*What to do:* Retype every line of text from all the items below without changing a character. Leave the picture markers out of your answer.

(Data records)
***
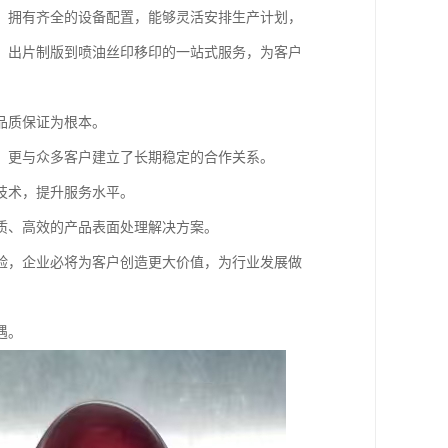
，拥有齐全的设备配置，能够灵活安排生产计划，
、出片制版到喷油丝印移印的一站式服务，为客户
品质保证为根本。
，更与众多客户建立了长期稳定的合作关系。
技术，提升服务水平。
质、高效的产品表面处理解决方案。
验，企业必将为客户创造更大价值，为行业发展做
遇。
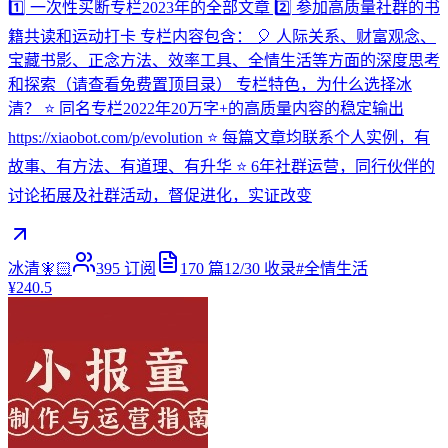
1️⃣ 一次性买断专栏2023年的全部文章 2️⃣ 参加高质量社群的书
籍共读和运动打卡 专栏内容包含： 🎈 人际关系、财富观念、
宝藏书影、正念方法、效率工具、全情生活等方面的深度思考
和探索（请查看免费置顶目录） 专栏特色，为什么选择冰
清？ ⭐ 同名专栏2022年20万字+的高质量内容的稳定输出
https://xiaobot.com/p/evolution ⭐ 每篇文章均联系个人实例，有
故事、有方法、有道理、有升华 ⭐ 6年社群运营，同行伙伴的
讨论拓展及社群活动，督促进化，实证改变
冰清🧚🏻
395
订阅
170
篇
12/30
收录
#
全情生活
¥240.5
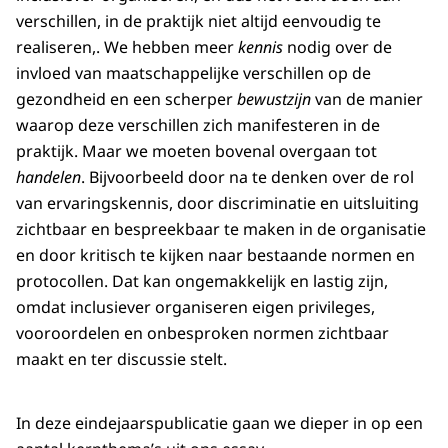
verschillen, in de praktijk niet altijd eenvoudig te
realiseren,. We hebben meer
kennis
nodig over de
invloed van maatschappelijke verschillen op de
gezondheid en een scherper
bewustzijn
van de manier
waarop deze verschillen zich manifesteren in de
praktijk. Maar we moeten bovenal overgaan tot
handelen
. Bijvoorbeeld door na te denken over de rol
van ervaringskennis, door discriminatie en uitsluiting
zichtbaar en bespreekbaar te maken in de organisatie
en door kritisch te kijken naar bestaande normen en
protocollen. Dat kan ongemakkelijk en lastig zijn,
omdat inclusiever organiseren eigen privileges,
vooroordelen en onbesproken normen zichtbaar
maakt en ter discussie stelt.
In deze eindejaarspublicatie gaan we dieper in op een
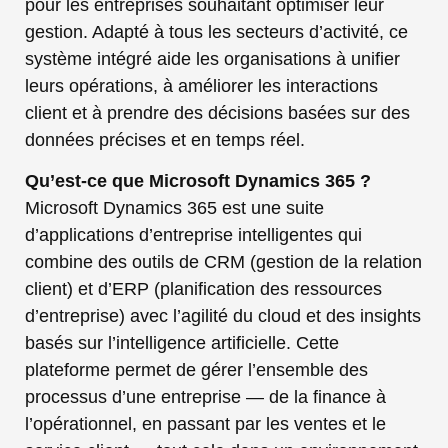
pour les entreprises souhaitant optimiser leur
gestion. Adapté à tous les secteurs d’activité, ce
système intégré aide les organisations à unifier
leurs opérations, à améliorer les interactions
client et à prendre des décisions basées sur des
données précises et en temps réel.
Qu’est-ce que Microsoft Dynamics 365 ?
Microsoft Dynamics 365 est une suite
d’applications d’entreprise intelligentes qui
combine des outils de CRM (gestion de la relation
client) et d’ERP (planification des ressources
d’entreprise) avec l’agilité du cloud et des insights
basés sur l’intelligence artificielle. Cette
plateforme permet de gérer l’ensemble des
processus d’une entreprise — de la finance à
l’opérationnel, en passant par les ventes et le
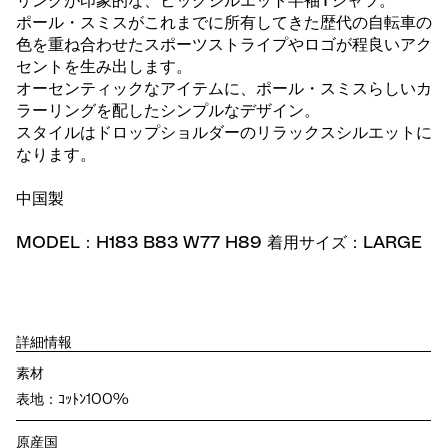
リングが印象的な、ビッグシルエット半袖Tシャツ。
ポール・スミスがこれまでに所有してきた歴代の自転車の
色を重ね合わせたスポーツストライプやロゴが程良いアク
セントを生み出します。
オーセンティックなアイテムに、ポール・スミスらしいカ
ラーリングを配したシンプルなデザイン。
スタイルはドロップショルダーのリラックスシルエットに
なります。
中国製
MODEL：H183 B83 W77 H89 着用サイズ：LARGE
詳細情報
素材
表地：ｺｯﾄﾝ100%
原産国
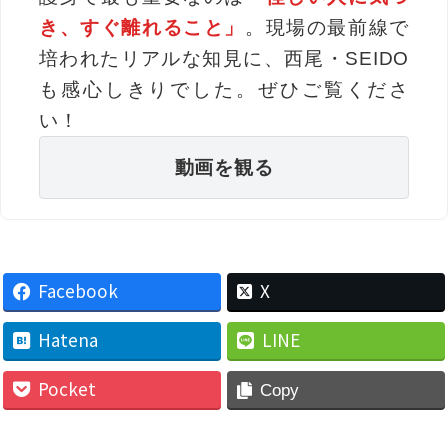
き、すぐ離れること」
。現場の最前線で
培われたリアルな知見に、西尾・SEIDO
も感心しきりでした。ぜひご覧くださ
い！
動画を観る
Facebook
X
Hatena
LINE
Pocket
Copy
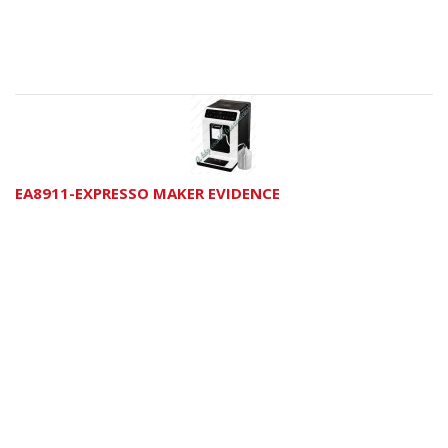
EA8911-EXPRESSO MAKER EVIDENCE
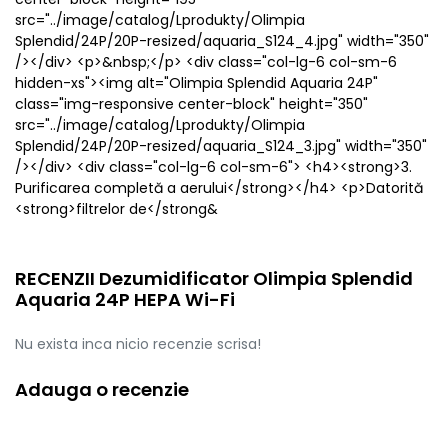
src="../image/catalog/Lprodukty/Olimpia
Splendid/24P/20P-resized/aquaria_S124_4.jpg" width="350"
/></div> <p>&nbsp;</p> <div class="col-lg-6 col-sm-6
hidden-xs"><img alt="Olimpia Splendid Aquaria 24P"
class="img-responsive center-block" height="350"
src="../image/catalog/Lprodukty/Olimpia
Splendid/24P/20P-resized/aquaria_S124_3.jpg" width="350"
/></div> <div class="col-lg-6 col-sm-6"> <h4><strong>3.
Purificarea completă a aerului</strong></h4> <p>Datorită
<strong>filtrelor de</strong&
RECENZII Dezumidificator Olimpia Splendid
Aquaria 24P HEPA Wi-Fi
Nu exista inca nicio recenzie scrisa!
Adauga o recenzie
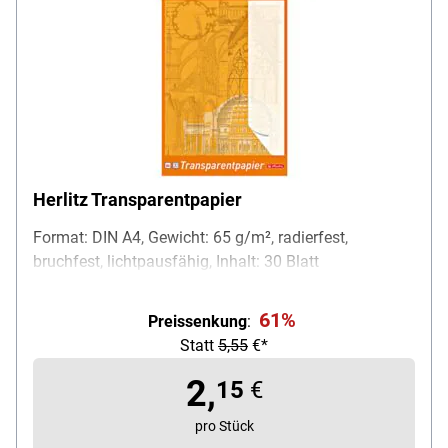
Herlitz Transparentpapier
Format: DIN A4, Gewicht: 65 g/m², radierfest,
bruchfest, lichtpausfähig, Inhalt: 30 Blatt
61%
Preissenkung
:
Statt
5,55
€*
2,
15
€
pro Stück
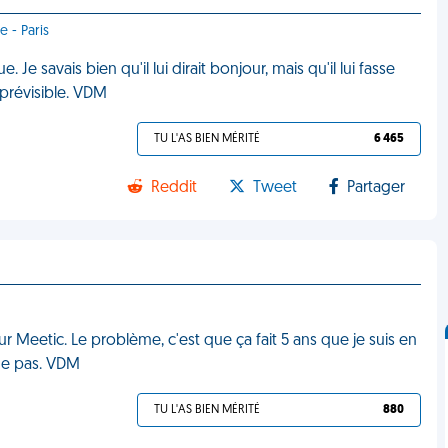
 - Paris
Je savais bien qu'il lui dirait bonjour, mais qu'il lui fasse
 prévisible. VDM
TU L'AS BIEN MÉRITÉ
6 465
Reddit
Tweet
Partager
ur Meetic. Le problème, c'est que ça fait 5 ans que je suis en
ime pas. VDM
TU L'AS BIEN MÉRITÉ
880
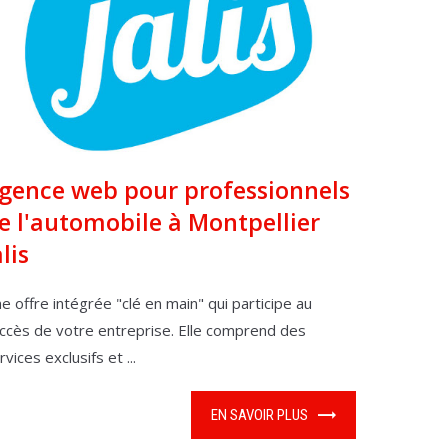
gence web pour professionnels
e l'automobile à Montpellier
alis
e offre intégrée "clé en main" qui participe au
ccès de votre entreprise. Elle comprend des
rvices exclusifs et ...
EN SAVOIR PLUS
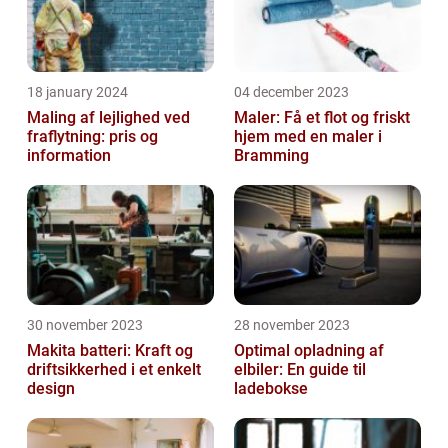
18 january 2024
04 december 2023
Maling af lejlighed ved
Maler: Få et flot og friskt
fraflytning: pris og
hjem med en maler i
information
Bramming
30 november 2023
28 november 2023
Makita batteri: Kraft og
Optimal opladning af
driftsikkerhed i et enkelt
elbiler: En guide til
design
ladebokse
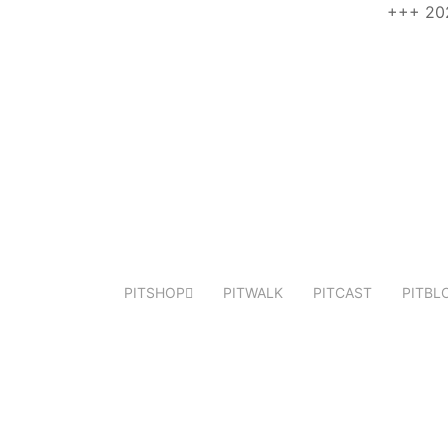
+++ 2024-0
PITSHOP
PITWALK
PITCAST
PITBL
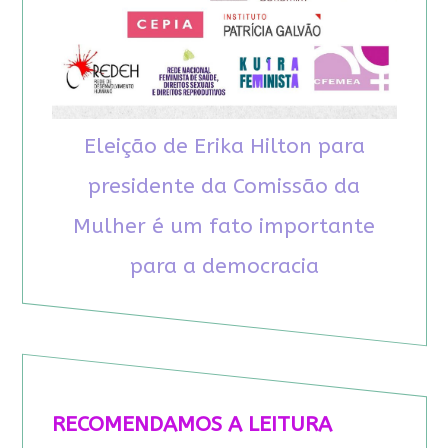
Eleição de Erika Hilton para
presidente da Comissão da
Mulher é um fato importante
para a democracia
RECOMENDAMOS A LEITURA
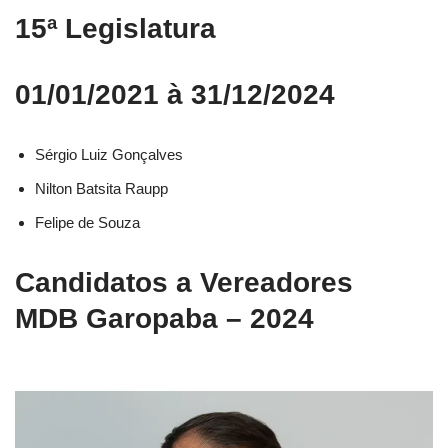
15ª Legislatura
01/01/2021 à 31/12/2024
Sérgio Luiz Gonçalves
Nilton Batsita Raupp
Felipe de Souza
Candidatos a Vereadores
MDB Garopaba – 2024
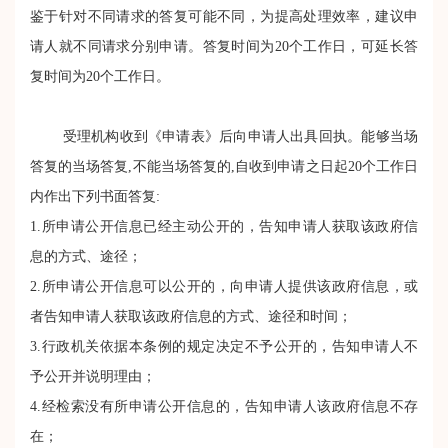
鉴于针对不同请求的答复可能不同，为提高处理效率，建议申
请人就不同请求分别申请。答复时间为20个工作日，可延长答
复时间为20个工作日。
受理机构收到《申请表》后向申请人出具回执。能够当场
答复的当场答复,不能当场答复的,自收到申请之日起20个工作日
内作出下列书面答复:
1.所申请公开信息已经主动公开的，告知申请人获取该政府信
息的方式、途径；
2.所申请公开信息可以公开的，向申请人提供该政府信息，或
者告知申请人获取该政府信息的方式、途径和时间；
3.行政机关依据本条例的规定决定不予公开的，告知申请人不
予公开并说明理由；
4.经检索没有所申请公开信息的，告知申请人该政府信息不存
在；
***
*Exercise result:*
，拥有齐全的设备配置，能够灵活安排生产计划，
、出片制版到喷油丝印移印的一站式服务，为客户
品质保证为根本。
，更与众多客户建立了长期稳定的合作关系。
技术，提升服务水平。
质、高效的产品表面处理解决方案。
验，企业必将为客户创造更大价值，为行业发展做
遇。
1️⃣ 一次性买断专栏2023年的全部文章 2️⃣ 参加高质量社群的书
籍共读和运动打卡 专栏内容包含： 🎈 人际关系、财富观念、
宝藏书影、正念方法、效率工具、全情生活等方面的深度思考
和探索（请查看免费置顶目录） 专栏特色，为什么选择冰
清？ ⭐ 同名专栏2022年20万字+的高质量内容的稳定输出
https://xiaobot.com/p/evolution ⭐ 每篇文章均联系个人实例，有
故事、有方法、有道理、有升华 ⭐ 6年社群运营，同行伙伴的
讨论拓展及社群活动，督促进化，实证改变
冰清🧚🏻
395
订阅
170
篇
12/30
收录
#
全情生活
¥240.5
verschillen, in de praktijk niet altijd eenvoudig te
realiseren,. We hebben meer
kennis
nodig over de
invloed van maatschappelijke verschillen op de
gezondheid en een scherper
bewustzijn
van de manier
waarop deze verschillen zich manifesteren in de
praktijk. Maar we moeten bovenal overgaan tot
handelen
. Bijvoorbeeld door na te denken over de rol
van ervaringskennis, door discriminatie en uitsluiting
zichtbaar en bespreekbaar te maken in de organisatie
en door kritisch te kijken naar bestaande normen en
protocollen. Dat kan ongemakkelijk en lastig zijn,
omdat inclusiever organiseren eigen privileges,
vooroordelen en onbesproken normen zichtbaar
maakt en ter discussie stelt.
In deze eindejaarspublicatie gaan we dieper in op een
pour les entreprises souhaitant optimiser leur
gestion. Adapté à tous les secteurs d’activité, ce
système intégré aide les organisations à unifier
leurs opérations, à améliorer les interactions
client et à prendre des décisions basées sur des
données précises et en temps réel.
Qu’est-ce que Microsoft Dynamics 365 ?
Microsoft Dynamics 365 est une suite
d’applications d’entreprise intelligentes qui
combine des outils de CRM (gestion de la relation
client) et d’ERP (planification des ressources
d’entreprise) avec l’agilité du cloud et des insights
basés sur l’intelligence artificielle. Cette
plateforme permet de gérer l’ensemble des
processus d’une entreprise — de la finance à
l’opérationnel, en passant par les ventes et le
リングが印象的な、ビッグシルエット半袖Tシャツ。
ポール・スミスがこれまでに所有してきた歴代の自転車の
色を重ね合わせたスポーツストライプやロゴが程良いアク
セントを生み出します。
オーセンティックなアイテムに、ポール・スミスらしいカ
ラーリングを配したシンプルなデザイン。
スタイルはドロップショルダーのリラックスシルエットに
なります。
中国製
MODEL：H183 B83 W77 H89 着用サイズ：LARGE
詳細情報
素材
表地：ｺｯﾄﾝ100%
原産国
き、すぐ離れること」
。現場の最前線で
培われたリアルな知見に、西尾・SEIDO
も感心しきりでした。ぜひご覧くださ
い！
動画を観る
Facebook
X
Hatena
LINE
Pocket
Copy
EA8911-EXPRESSO MAKER EVIDENCE
src="../image/catalog/Lprodukty/Olimpia
Splendid/24P/20P-resized/aquaria_S124_4.jpg" width="350"
/></div> <p>&nbsp;</p> <div class="col-lg-6 col-sm-6
hidden-xs"><img alt="Olimpia Splendid Aquaria 24P"
class="img-responsive center-block" height="350"
src="../image/catalog/Lprodukty/Olimpia
Splendid/24P/20P-resized/aquaria_S124_3.jpg" width="350"
/></div> <div class="col-lg-6 col-sm-6"> <h4><strong>3.
Purificarea completă a aerului</strong></h4> <p>Datorită
<strong>filtrelor de</strong&
RECENZII Dezumidificator Olimpia Splendid
Aquaria 24P HEPA Wi-Fi
Nu exista inca nicio recenzie scrisa!
Adauga o recenzie
Herlitz Transparentpapier
Format: DIN A4, Gewicht: 65 g/m², radierfest,
bruchfest, lichtpausfähig, Inhalt: 30 Blatt
61%
Preissenkung
:
Statt
5,55
€*
2,
15
€
pro Stück
 - Paris
Je savais bien qu'il lui dirait bonjour, mais qu'il lui fasse
 prévisible. VDM
TU L'AS BIEN MÉRITÉ
6 465
Reddit
Tweet
Partager
ur Meetic. Le problème, c'est que ça fait 5 ans que je suis en
ime pas. VDM
TU L'AS BIEN MÉRITÉ
880
gence web pour professionnels
e l'automobile à Montpellier
alis
e offre intégrée "clé en main" qui participe au
ccès de votre entreprise. Elle comprend des
rvices exclusifs et ...
EN SAVOIR PLUS
18 january 2024
04 december 2023
Maling af lejlighed ved
Maler: Få et flot og friskt
fraflytning: pris og
hjem med en maler i
information
Bramming
30 november 2023
28 november 2023
Makita batteri: Kraft og
Optimal opladning af
driftsikkerhed i et enkelt
elbiler: En guide til
design
ladebokse
+++ 2024-0
PITSHOP
PITWALK
PITCAST
PITBL
Eleição de Erika Hilton para
presidente da Comissão da
Mulher é um fato importante
para a democracia
RECOMENDAMOS A LEITURA
15ª Legislatura
01/01/2021 à 31/12/2024
Sérgio Luiz Gonçalves
Nilton Batsita Raupp
Felipe de Souza
Candidatos a Vereadores
MDB Garopaba – 2024
鉴于针对不同请求的答复可能不同，为提高处理效率，建议申
请人就不同请求分别申请。答复时间为20个工作日，可延长答
复时间为20个工作日。
受理机构收到《申请表》后向申请人出具回执。能够当场
答复的当场答复,不能当场答复的,自收到申请之日起20个工作日
内作出下列书面答复:
1.所申请公开信息已经主动公开的，告知申请人获取该政府信
息的方式、途径；
2.所申请公开信息可以公开的，向申请人提供该政府信息，或
者告知申请人获取该政府信息的方式、途径和时间；
3.行政机关依据本条例的规定决定不予公开的，告知申请人不
予公开并说明理由；
4.经检索没有所申请公开信息的，告知申请人该政府信息不存
在；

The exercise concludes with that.